Short task 1: Please turn the listing below into a JSON list of strings with one string per line and no blank lines. Begin at the line that contains "order: Araneae", stop after the line that contains "genus: Trema", and leave out the pictures.

Document extract:

'''

Since I had moderately biggest successes with Facebook ads (incl. Instagram) I’ll focus on this network. But all of these observations apply to Google Ads, LinkedIn ads, Reddit ads, TikTok ads, and all other ad networks.

Ad networks seem like a nice way to reach your audience to inform them about something they like. For the last three years I was trying to set up campaigns to scale my business. Eventually it never happened.

Once again my last campaign gave a cost of sale around 100 dollars, what means it’s two times more than product price and ten times more than reasonable ad cost.

Before you try using ad networks I encourage you to read this article, whatever SaaS or other product you want to advertise.

Self serving ads seem great. You can optimise campaign for sales, narrow down audience to interests, and theoretically you should just scale campaign to improve sales. But it’s not how it works. Specifically due to several factors I’ll describe here.

First of all let’s talk about money. The general idea of indie, bootstrapped projects is that you build something awesome, set up campaign and gather profit.

But if you will calculate several factors it becomes really dubious.

You have to factor in the cost of manufacturing, cost of delivery, insurance, taxes, Shopify fees, Stripe fees. What’s left is for ads and your profit.

Let’s say your product costs 50 dollars. After subtracting costs you’re left with, say, 10 dollars. Now let’s assume you split it with ad network. 50/50.

They get 5 dollars per sale and you get 5 dollars. Sounds fair right?

Let’s go with this example. If you invest 1000 dollars in ads, you’ll sell 200 products right? So your profit will be 1000 dollars.

But the problem is that 5 dollars for ads to sell a product is impossible. A realistic cost is 20-30 dollars. And to reach it you have to heavily optimise every aspect from product to website to ads.

But let’s assume you manage to become Phd in ads, conversions, web design, UX.

You still have to have money for the ads. But you can’t up the price because it’s already high and if it will be more people won’t buy at all.

So you have to lower cost. Let’s say you want a profit of 5 dollars, ads per sale will be 20 dollars, delivery, insurance, fees, tax 15 dollars. So you have to manufacture for 50-40=10 dollars.

You now sell a product manufactured for 10 dollars, paying Facebook 20 dollars and earning 5 dollars. Makes no sense at all.

But let’s say you find it a nice deal. You invest 1000 dollars in ads in first month. You get around 1300 back right?

But it doesn’t work like that. Before you reach 20 dollars of cost per sale you have optimise everything heavily. And to do so you have to modify campaign.

But Facebook needs 50 conversions to really learn. So you have to spend at least 1000 dollars to know if the algorithm reached your goal. At least because the initial cost per sale will be higher.

After that you change settings to optimise campaign, Facebook resets it and learns from start.

Let’s assume you’ll have to optimise campaign 10 times before you reach 20 dollars per sale. You already lost 10 thousand dollars and can at the end discover that the goal can’t be reached.

Why not? Because there might be high competition for that audience. Moreover ad networks use historical data to establish minimum cost per click. It means that if people paid 50 dollars for cost per sale, even if no one advertises to your audience now, you’ll still have to pay 50 dollars even without any current competition.

Of course for indie project shelling out 10 thousand dollars just to check if they can set up profitable business is ridicolous. Especially since you don’t get anything in return. As long as you run the campaign you can or can not see replicate results. When you stop the campaign and start later you may have to start teaching algorithm again what costs 1000 dollars.

'''

[Collected data]
'''

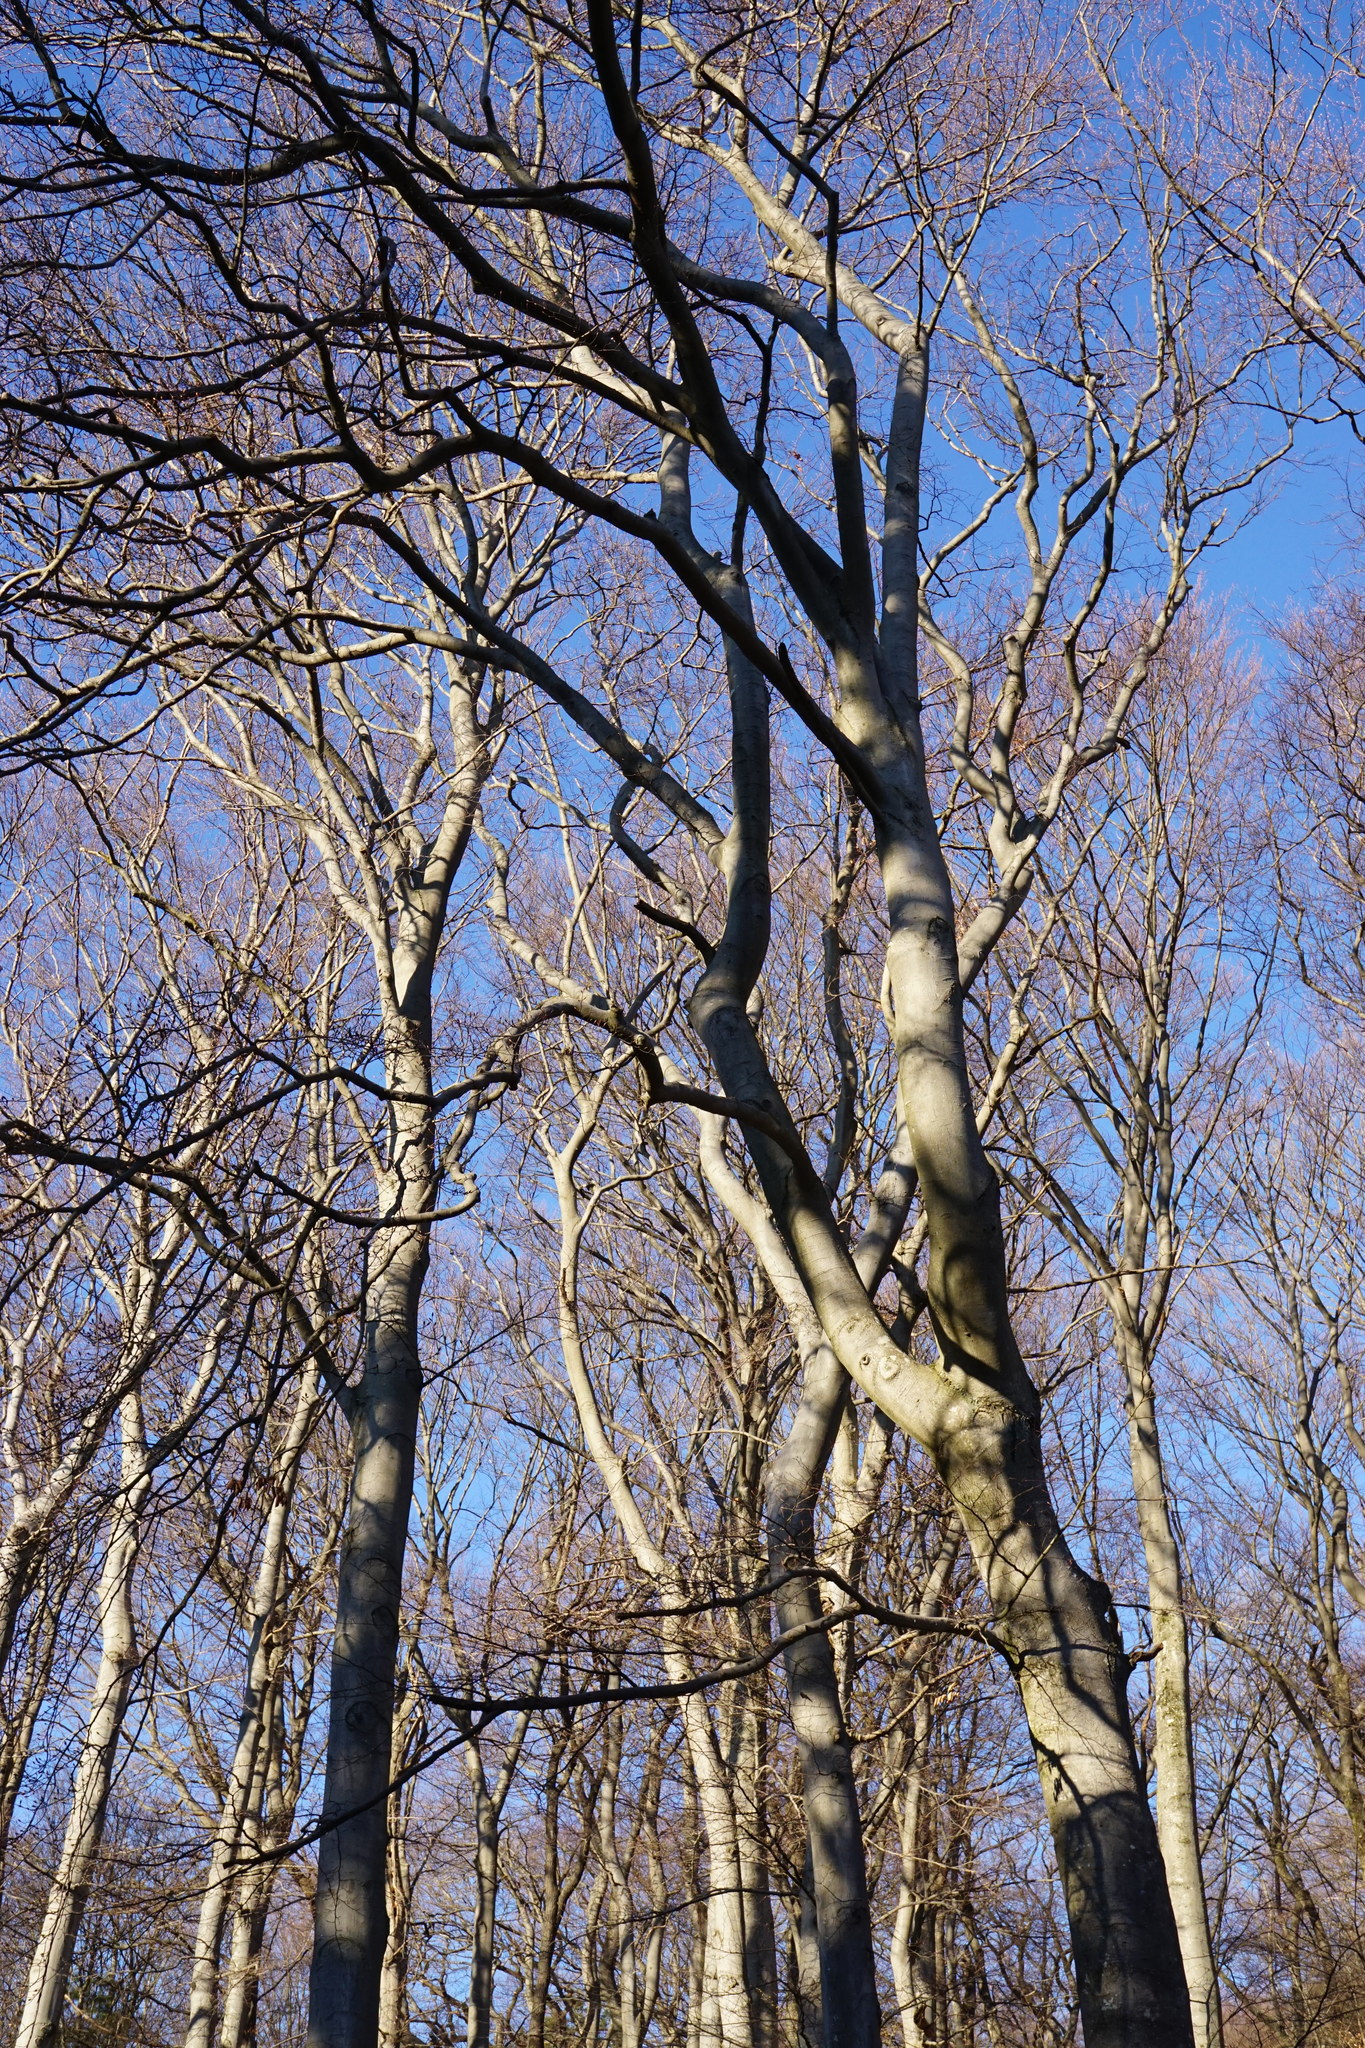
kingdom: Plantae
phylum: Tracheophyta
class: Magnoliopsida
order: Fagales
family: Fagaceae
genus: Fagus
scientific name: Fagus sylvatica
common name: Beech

'''
'''

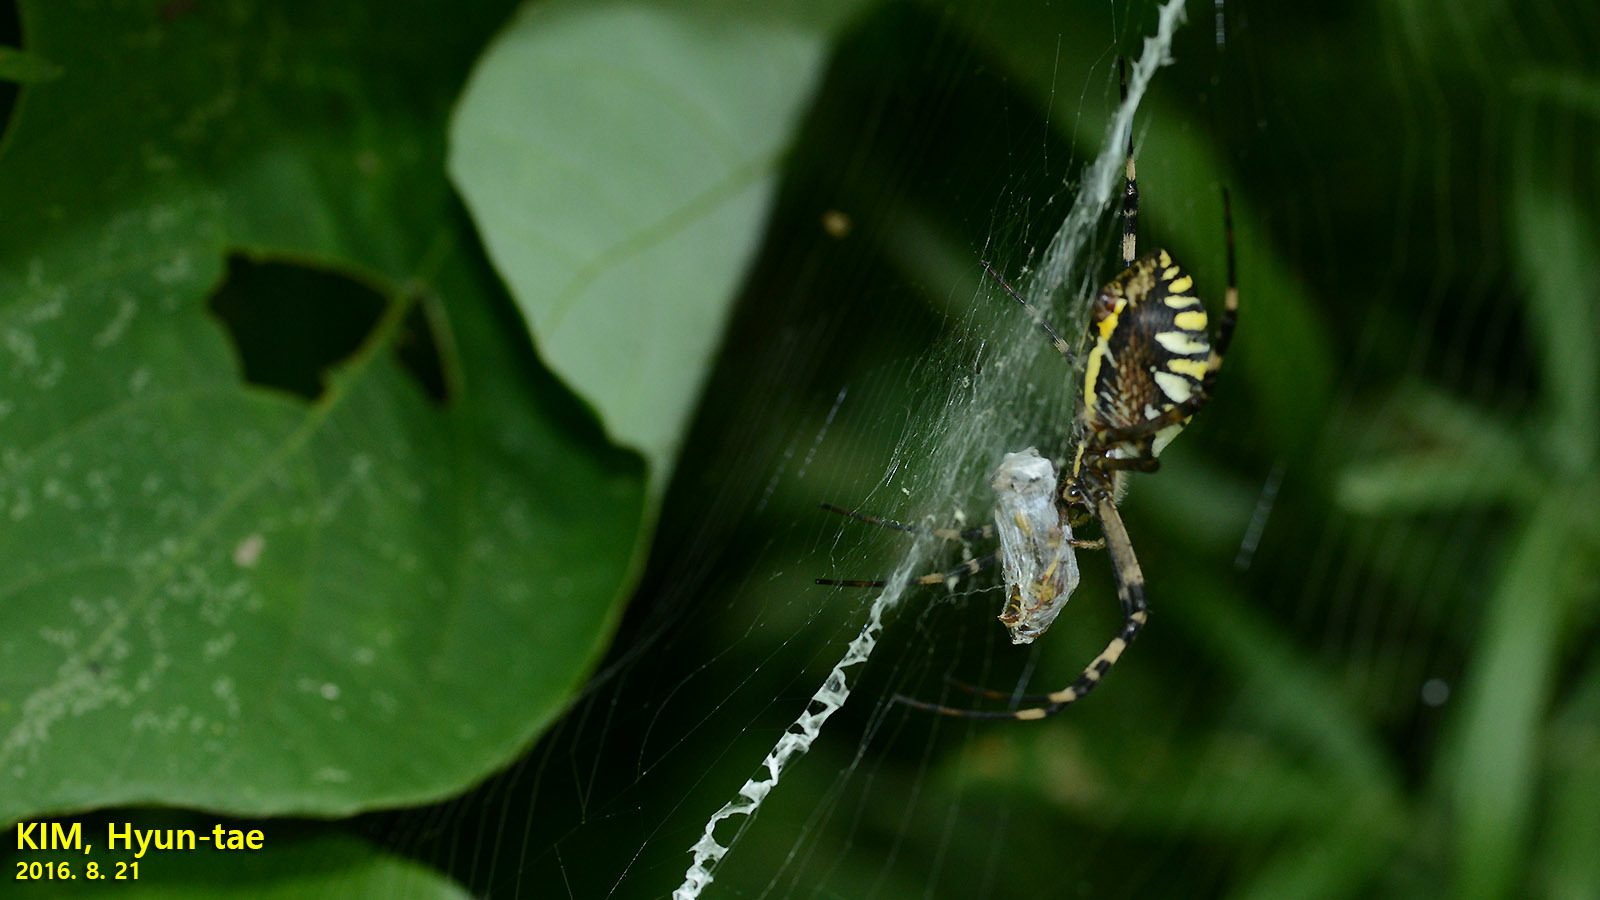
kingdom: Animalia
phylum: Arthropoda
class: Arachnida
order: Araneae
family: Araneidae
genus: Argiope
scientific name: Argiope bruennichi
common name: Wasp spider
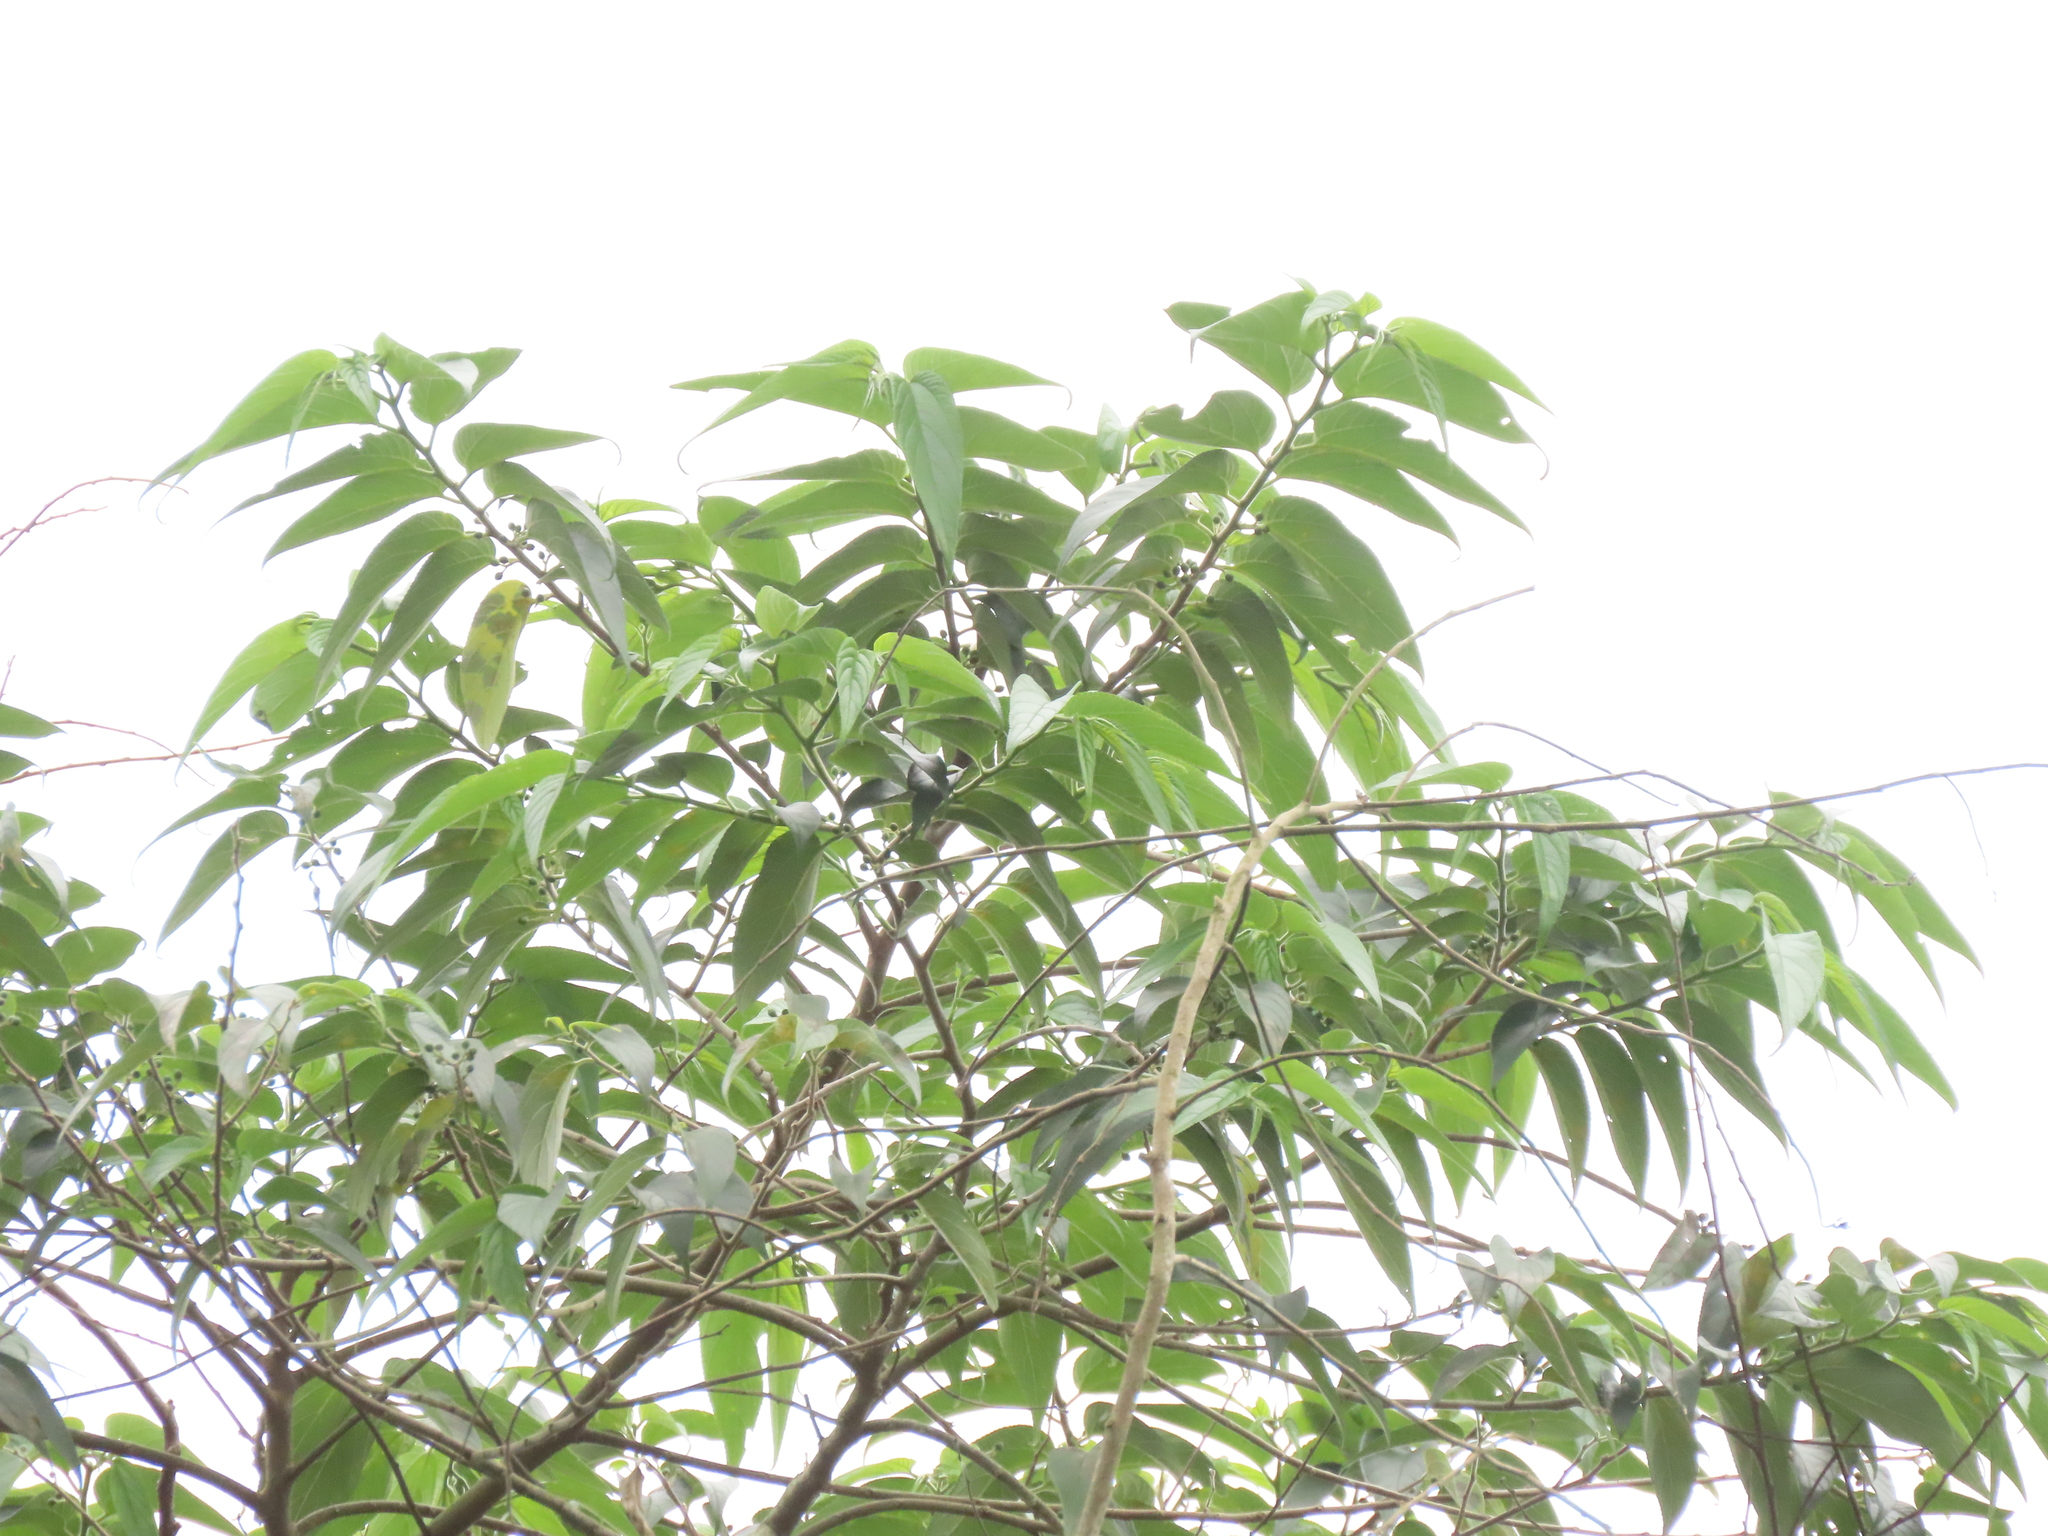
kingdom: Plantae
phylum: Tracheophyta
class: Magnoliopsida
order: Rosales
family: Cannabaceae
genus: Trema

'''

Short task 2: Set down word for word the part of the ad networks article that begins at the words "You still have" and ends after "for 50-40=10 dollars.".

Written answer 1:
[
  "order: Araneae",
  "family: Araneidae",
  "genus: Argiope",
  "scientific name: Argiope bruennichi",
  "common name: Wasp spider",
  "kingdom: Plantae",
  "phylum: Tracheophyta",
  "class: Magnoliopsida",
  "order: Rosales",
  "family: Cannabaceae",
  "genus: Trema"
]

Written answer 2:
You still have to have money for the ads. But you can’t up the price because it’s already high and if it will be more people won’t buy at all.

So you have to lower cost. Let’s say you want a profit of 5 dollars, ads per sale will be 20 dollars, delivery, insurance, fees, tax 15 dollars. So you have to manufacture for 50-40=10 dollars.